Most of the island boats had been cancelled in the general alarm, and we had to hire a caïque to take us to Chios, where there was a ship sailing for Athens. Chios, a largish island near the Asia Minor coast, was the scene in 1822 of one of the Turks’ most successful all-in massacres. The bones of some of the victims are kept in a chapel, neatly stacked according to type: thigh-bones in one glass-fronted cupboard, skulls in another; a visitors’ book attests the number of foreign ladies who have come to gaze at the matter-of-fact mementoes. (The Chiotes, who before this unfortunate occurrence were well-treated by the Turks, are still proud of their descent, regarding themselves as among the aristocrats of Greece, and in well-to-do Athenian society today it is not uncommon to meet someone whose great-grandfather was hanged to encourage the other Chiotes.) We, too, paused to gaze. A museum quiet enveloped the evidence of past wars. But over living Chios one felt the shadow of things to come. In the cool after the August sun everyone came out to parade along the water’s edge or sit at the café tables massed in the open street; there was a confused sound of voices, music, girls’ heels clicking on the cobble-stones. How long would this easy provincial life persist?

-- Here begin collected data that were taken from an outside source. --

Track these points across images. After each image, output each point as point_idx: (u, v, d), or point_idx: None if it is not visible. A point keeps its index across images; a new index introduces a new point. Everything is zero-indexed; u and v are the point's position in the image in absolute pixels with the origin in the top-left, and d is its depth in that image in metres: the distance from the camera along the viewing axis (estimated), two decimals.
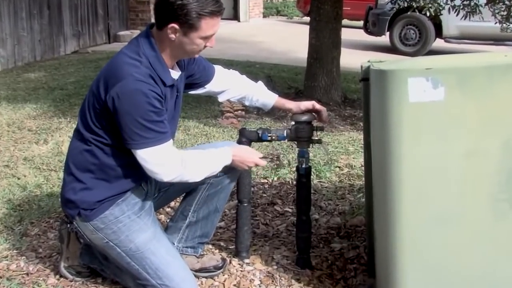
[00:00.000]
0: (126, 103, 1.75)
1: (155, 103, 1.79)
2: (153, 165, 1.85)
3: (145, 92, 1.76)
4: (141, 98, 1.75)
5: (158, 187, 2.14)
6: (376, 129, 1.76)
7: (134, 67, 1.79)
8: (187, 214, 2.21)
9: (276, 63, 8.00)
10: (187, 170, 1.91)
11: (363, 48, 9.81)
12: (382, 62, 1.84)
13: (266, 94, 2.33)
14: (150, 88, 1.78)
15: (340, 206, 3.00)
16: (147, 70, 1.81)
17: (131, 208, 1.96)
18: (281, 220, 2.84)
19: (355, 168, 3.56)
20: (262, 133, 2.25)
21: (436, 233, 1.71)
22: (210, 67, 2.23)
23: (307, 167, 2.29)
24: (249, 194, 2.35)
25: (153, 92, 1.78)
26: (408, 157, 1.66)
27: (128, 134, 1.79)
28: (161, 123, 1.82)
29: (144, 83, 1.77)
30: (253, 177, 3.36)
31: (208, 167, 1.99)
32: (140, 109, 1.76)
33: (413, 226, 1.71)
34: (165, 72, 1.88)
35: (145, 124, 1.78)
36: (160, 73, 1.85)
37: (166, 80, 1.87)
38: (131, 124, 1.77)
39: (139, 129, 1.78)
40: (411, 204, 1.69)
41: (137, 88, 1.75)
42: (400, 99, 1.61)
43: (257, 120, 4.81)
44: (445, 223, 1.70)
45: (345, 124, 4.86)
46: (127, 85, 1.75)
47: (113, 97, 1.76)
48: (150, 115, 1.78)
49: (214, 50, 2.30)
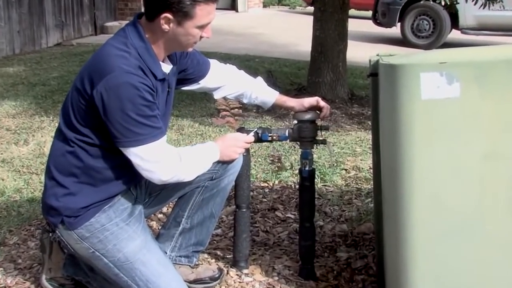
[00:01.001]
0: (115, 98, 1.75)
1: (147, 96, 1.79)
2: (150, 164, 1.85)
3: (135, 84, 1.76)
4: (131, 92, 1.75)
5: (148, 192, 2.14)
6: (385, 128, 1.76)
7: (122, 59, 1.79)
8: (180, 221, 2.21)
9: (277, 57, 8.01)
10: (184, 167, 1.92)
11: (371, 41, 9.81)
12: (392, 56, 1.84)
13: (266, 91, 2.33)
14: (140, 80, 1.78)
15: (347, 212, 3.00)
16: (136, 61, 1.81)
17: (119, 214, 1.96)
18: (283, 227, 2.84)
19: (362, 171, 3.56)
20: (262, 132, 2.25)
21: (451, 243, 1.71)
22: (204, 61, 2.23)
23: (310, 169, 2.30)
24: (248, 198, 2.35)
25: (144, 85, 1.78)
26: (420, 160, 1.65)
27: (119, 131, 1.79)
28: (154, 118, 1.83)
29: (134, 75, 1.77)
30: (253, 181, 3.36)
31: (201, 164, 2.00)
32: (132, 104, 1.76)
33: (426, 234, 1.70)
34: (156, 64, 1.88)
35: (138, 119, 1.78)
36: (150, 65, 1.85)
37: (157, 73, 1.87)
38: (123, 120, 1.77)
39: (132, 125, 1.78)
40: (424, 211, 1.69)
41: (127, 81, 1.75)
42: (411, 96, 1.61)
43: (256, 119, 4.80)
44: (461, 232, 1.70)
45: (352, 123, 4.86)
46: (115, 78, 1.75)
47: (100, 92, 1.76)
48: (142, 110, 1.78)
49: (209, 43, 2.31)
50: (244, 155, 2.23)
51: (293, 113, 2.35)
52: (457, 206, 1.69)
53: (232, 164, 2.15)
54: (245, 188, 2.32)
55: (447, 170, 1.67)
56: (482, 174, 1.66)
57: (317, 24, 5.38)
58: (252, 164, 3.57)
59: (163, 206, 2.30)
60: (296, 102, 2.31)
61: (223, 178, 2.16)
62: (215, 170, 2.11)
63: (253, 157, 3.77)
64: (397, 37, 9.83)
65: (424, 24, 9.51)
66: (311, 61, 5.52)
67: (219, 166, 2.11)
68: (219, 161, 2.09)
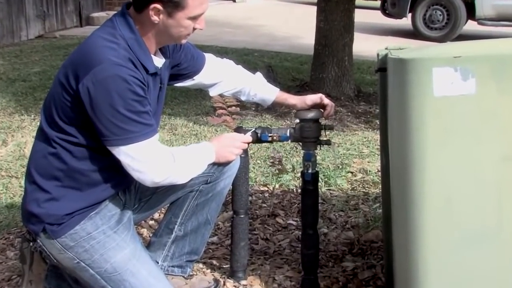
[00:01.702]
0: (104, 92, 1.75)
1: (138, 90, 1.79)
2: (141, 164, 1.85)
3: (125, 77, 1.76)
4: (121, 85, 1.75)
5: (138, 197, 2.14)
6: (394, 128, 1.76)
7: (110, 50, 1.79)
8: (173, 228, 2.21)
9: (278, 51, 8.02)
10: (178, 168, 1.92)
11: (380, 33, 9.83)
12: (402, 50, 1.84)
13: (266, 88, 2.33)
14: (130, 73, 1.78)
15: (353, 218, 3.00)
16: (126, 53, 1.81)
17: (106, 221, 1.96)
18: (284, 234, 2.84)
19: (370, 174, 3.56)
20: (261, 132, 2.25)
21: (466, 251, 1.71)
22: (199, 55, 2.23)
23: (314, 172, 2.30)
24: (246, 204, 2.35)
25: (135, 78, 1.78)
26: (433, 162, 1.65)
27: (108, 128, 1.79)
28: (146, 114, 1.83)
29: (123, 68, 1.77)
30: (251, 184, 3.36)
31: (195, 165, 2.00)
32: (122, 98, 1.76)
33: (440, 242, 1.70)
34: (147, 57, 1.88)
35: (129, 115, 1.78)
36: (141, 57, 1.85)
37: (148, 67, 1.87)
38: (112, 117, 1.77)
39: (122, 122, 1.78)
40: (436, 217, 1.69)
41: (116, 73, 1.75)
42: (423, 93, 1.61)
43: (255, 118, 4.81)
44: (477, 241, 1.70)
45: (359, 122, 4.86)
46: (103, 70, 1.75)
47: (87, 86, 1.76)
48: (133, 105, 1.78)
49: (205, 36, 2.31)
50: (242, 156, 2.23)
51: (294, 111, 2.35)
52: (472, 212, 1.69)
53: (228, 166, 2.15)
54: (243, 193, 2.32)
55: (462, 172, 1.67)
56: (500, 177, 1.66)
57: (321, 15, 5.38)
58: (250, 167, 3.57)
59: (154, 212, 2.30)
60: (298, 99, 2.31)
61: (219, 181, 2.16)
62: (210, 172, 2.11)
63: (252, 159, 3.77)
64: (407, 28, 9.84)
65: (437, 14, 9.50)
66: (315, 55, 5.52)
67: (214, 168, 2.11)
68: (215, 163, 2.09)
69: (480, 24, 9.47)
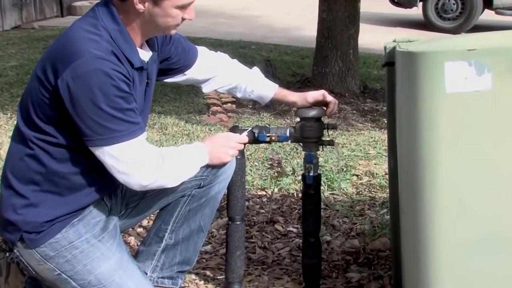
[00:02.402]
0: (84, 88, 1.75)
1: (122, 86, 1.78)
2: (127, 166, 1.84)
3: (107, 72, 1.76)
4: (103, 80, 1.75)
5: (125, 202, 2.13)
6: (403, 127, 1.76)
7: (92, 42, 1.78)
8: (163, 236, 2.21)
9: (277, 44, 8.02)
10: (168, 170, 1.92)
11: (388, 24, 9.84)
12: (412, 42, 1.84)
13: (264, 84, 2.33)
14: (113, 67, 1.77)
15: (359, 225, 3.00)
16: (109, 45, 1.81)
17: (90, 229, 1.95)
18: (283, 242, 2.84)
19: (377, 177, 3.56)
20: (258, 132, 2.25)
21: (481, 259, 1.71)
22: (191, 48, 2.23)
23: (315, 175, 2.30)
24: (242, 209, 2.35)
25: (118, 73, 1.78)
26: (445, 164, 1.65)
27: (90, 127, 1.79)
28: (131, 112, 1.82)
29: (106, 61, 1.77)
30: (248, 188, 3.36)
31: (186, 167, 2.00)
32: (104, 94, 1.75)
33: (452, 250, 1.71)
34: (132, 50, 1.88)
35: (113, 113, 1.77)
36: (126, 50, 1.85)
37: (133, 60, 1.87)
38: (94, 115, 1.77)
39: (105, 120, 1.78)
40: (449, 224, 1.69)
41: (98, 67, 1.75)
42: (434, 90, 1.61)
43: (252, 116, 4.81)
44: (494, 248, 1.70)
45: (365, 120, 4.87)
46: (84, 64, 1.75)
47: (67, 81, 1.76)
48: (117, 102, 1.78)
49: (197, 27, 2.31)
50: (238, 158, 2.23)
51: (295, 109, 2.35)
52: (488, 217, 1.69)
53: (223, 169, 2.15)
54: (239, 197, 2.32)
55: (476, 174, 1.67)
56: None
57: (323, 5, 5.38)
58: (247, 169, 3.57)
59: (143, 218, 2.30)
60: (298, 96, 2.31)
61: (213, 185, 2.16)
62: (203, 176, 2.11)
63: (249, 161, 3.77)
64: (418, 19, 9.85)
65: (451, 3, 9.47)
66: (317, 48, 5.52)
67: (208, 171, 2.11)
68: (208, 165, 2.09)
69: (497, 13, 9.46)
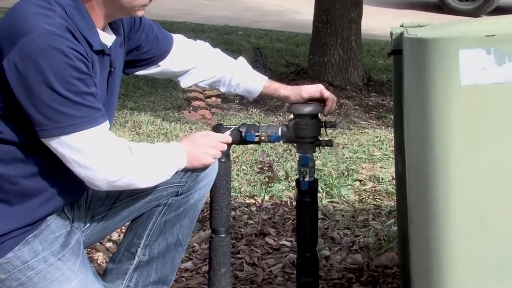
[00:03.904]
0: (35, 68, 1.73)
1: (79, 65, 1.77)
2: (89, 158, 1.82)
3: (62, 49, 1.74)
4: (58, 58, 1.73)
5: (90, 213, 2.12)
6: (412, 125, 1.76)
7: (43, 17, 1.77)
8: (135, 251, 2.19)
9: (268, 29, 8.03)
10: (137, 166, 1.90)
11: (396, 6, 9.87)
12: (422, 27, 1.84)
13: (251, 76, 2.33)
14: (69, 44, 1.76)
15: (362, 237, 3.00)
16: (63, 21, 1.79)
17: (48, 246, 1.94)
18: (275, 258, 2.84)
19: (383, 182, 3.57)
20: (246, 131, 2.24)
21: (504, 277, 1.71)
22: (165, 36, 2.22)
23: (312, 180, 2.29)
24: (227, 220, 2.34)
25: (75, 51, 1.76)
26: (461, 168, 1.65)
27: (45, 114, 1.76)
28: (91, 96, 1.80)
29: (60, 38, 1.75)
30: (234, 196, 3.35)
31: (160, 166, 1.98)
32: (59, 75, 1.74)
33: (469, 270, 1.70)
34: (91, 30, 1.86)
35: (70, 96, 1.75)
36: (83, 29, 1.83)
37: (92, 41, 1.85)
38: (49, 99, 1.75)
39: (63, 105, 1.75)
40: (465, 238, 1.69)
41: (51, 44, 1.73)
42: (447, 82, 1.61)
43: (240, 113, 4.81)
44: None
45: (369, 117, 4.88)
46: (35, 41, 1.73)
47: (14, 61, 1.73)
48: (75, 84, 1.76)
49: (176, 10, 2.30)
50: (222, 161, 2.22)
51: (288, 105, 2.35)
52: (511, 228, 1.69)
53: (204, 173, 2.14)
54: (224, 206, 2.32)
55: (497, 181, 1.67)
56: None
57: None
58: (233, 174, 3.56)
59: (111, 232, 2.29)
60: (291, 90, 2.30)
61: (193, 192, 2.14)
62: (181, 182, 2.10)
63: (235, 164, 3.76)
64: (431, 0, 9.87)
65: None
66: (314, 34, 5.52)
67: (186, 176, 2.10)
68: (187, 169, 2.08)
69: None
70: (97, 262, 2.74)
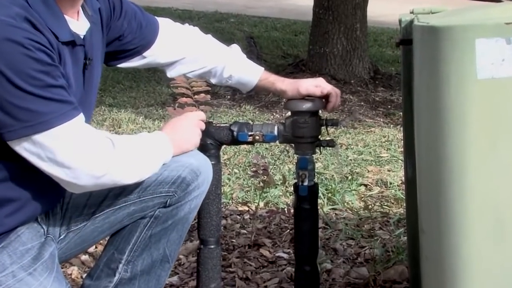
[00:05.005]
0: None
1: (41, 56, 1.76)
2: (68, 155, 1.81)
3: (19, 41, 1.73)
4: (16, 50, 1.72)
5: (66, 223, 2.10)
6: (423, 123, 1.76)
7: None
8: (116, 267, 2.18)
9: (264, 16, 8.03)
10: (121, 159, 1.89)
11: None
12: (434, 14, 1.84)
13: (246, 67, 2.34)
14: (26, 35, 1.75)
15: (368, 249, 3.01)
16: (22, 11, 1.78)
17: (17, 259, 1.93)
18: (271, 272, 2.84)
19: (391, 187, 3.58)
20: (238, 130, 2.24)
21: None
22: (150, 22, 2.22)
23: (311, 185, 2.30)
24: (217, 230, 2.34)
25: (34, 41, 1.75)
26: (478, 171, 1.66)
27: (10, 114, 1.74)
28: (60, 89, 1.79)
29: (15, 29, 1.74)
30: (225, 203, 3.36)
31: (146, 157, 1.97)
32: (20, 69, 1.73)
33: (489, 284, 1.71)
34: (57, 19, 1.85)
35: (35, 91, 1.75)
36: (47, 18, 1.82)
37: (58, 32, 1.84)
38: (12, 96, 1.73)
39: (29, 102, 1.75)
40: (483, 247, 1.69)
41: (6, 36, 1.72)
42: (462, 75, 1.62)
43: (231, 110, 4.80)
44: None
45: (376, 115, 4.89)
46: None
47: None
48: (38, 77, 1.75)
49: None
50: (212, 163, 2.22)
51: (285, 100, 2.35)
52: None
53: (196, 183, 2.11)
54: (214, 214, 2.32)
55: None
56: None
57: None
58: (225, 178, 3.57)
59: (90, 246, 2.28)
60: (289, 84, 2.30)
61: (183, 204, 2.12)
62: (169, 191, 2.08)
63: (227, 167, 3.76)
64: None
65: None
66: (314, 21, 5.53)
67: (176, 185, 2.07)
68: (175, 180, 2.06)
69: None
70: (71, 277, 2.73)
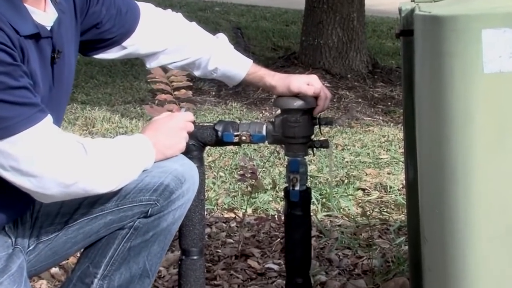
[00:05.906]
0: None
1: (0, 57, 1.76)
2: (34, 163, 1.80)
3: None
4: None
5: (36, 233, 2.10)
6: (425, 121, 1.77)
7: None
8: (91, 282, 2.17)
9: (252, 4, 8.03)
10: (93, 164, 1.89)
11: None
12: (437, 2, 1.85)
13: (233, 59, 2.34)
14: None
15: (366, 259, 3.01)
16: None
17: None
18: (260, 284, 2.85)
19: (391, 192, 3.59)
20: (223, 130, 2.25)
21: None
22: (131, 8, 2.23)
23: (303, 190, 2.30)
24: (201, 239, 2.35)
25: None
26: (484, 172, 1.66)
27: None
28: (24, 90, 1.78)
29: None
30: (210, 209, 3.36)
31: (123, 164, 1.97)
32: None
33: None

It was Saturday morning, August 26, when we reached Athens, three days since the news of the Russo-German pact had broken into the solitude of Icaria, nearly two days since the beginning of our journey back from the islands. The harbour of Piraeus wore its accustomed air of casual activity. A herd of black goats was being driven from a lighter on to a cargo-boat. One handsome billy-goat broke away from the herd, clattered across the deck, and stood with his forefeet planted on the gunwale and his beard thrust defiantly forward. The stench of goat rose powerfully towards us. Everywhere the bustle of a seafaring, trading people: cargoes being loaded and unloaded, donkey-engines working, rowing-boats paddling here and there with baskets, crates, boxes. We went ashore and took one of the Piraeus taxis in to Athens. I had been staying, before I left for Icaria, at the British School of Archaeology, of which my husband, Humfry Payne, had been Director until his death in 1936. The present Director was away; of the students, some had decided to stay in Greece, war or no war; the rest were making what plans they could to get back to England. The place had a regretful end-of-term look: all who here shall meet no more
. Less than two years later people in England were to read of the School preparing for a possible state of siege. But through the alarms of the end of August, 1939, the English preserved their profound calm. Bit of a dust-up
, one of them admitted.
The Greeks, hurrying to buy their papers, were less phlegmatic. One thing, amidst the international uncertainties, they knew: Italy was not to be trusted, Italy was the potential enemy. It was, after all, less than five months since the Friday morning—Good Friday morning—when the Italians had occupied Albania. Italian troops were on Greece’s northern border, Greek towns were within easy reach of Italian flying-fields. And the Greeks remembered other Italian treacheries. They remembered how in 1912 Italy had seized the Dodecanese from Turkey, making promises of autonomy; the islanders had welcomed and thanked their liberators—and the Italians were still in occupation after twenty-seven years. They remembered, too, the bombardment in 1923 of Corfu, undefended and crowded with refugees, as an act of vengeance for the death of an Italian delegate on the Albanian Boundary Commission and his staff: murders, indeed, on Greek territory, but never proved to have been committed by Greeks. Now, with the Great Powers threatening war, the Greeks watched Italy. Who was to say that Italian planes might not appear suddenly over Athens?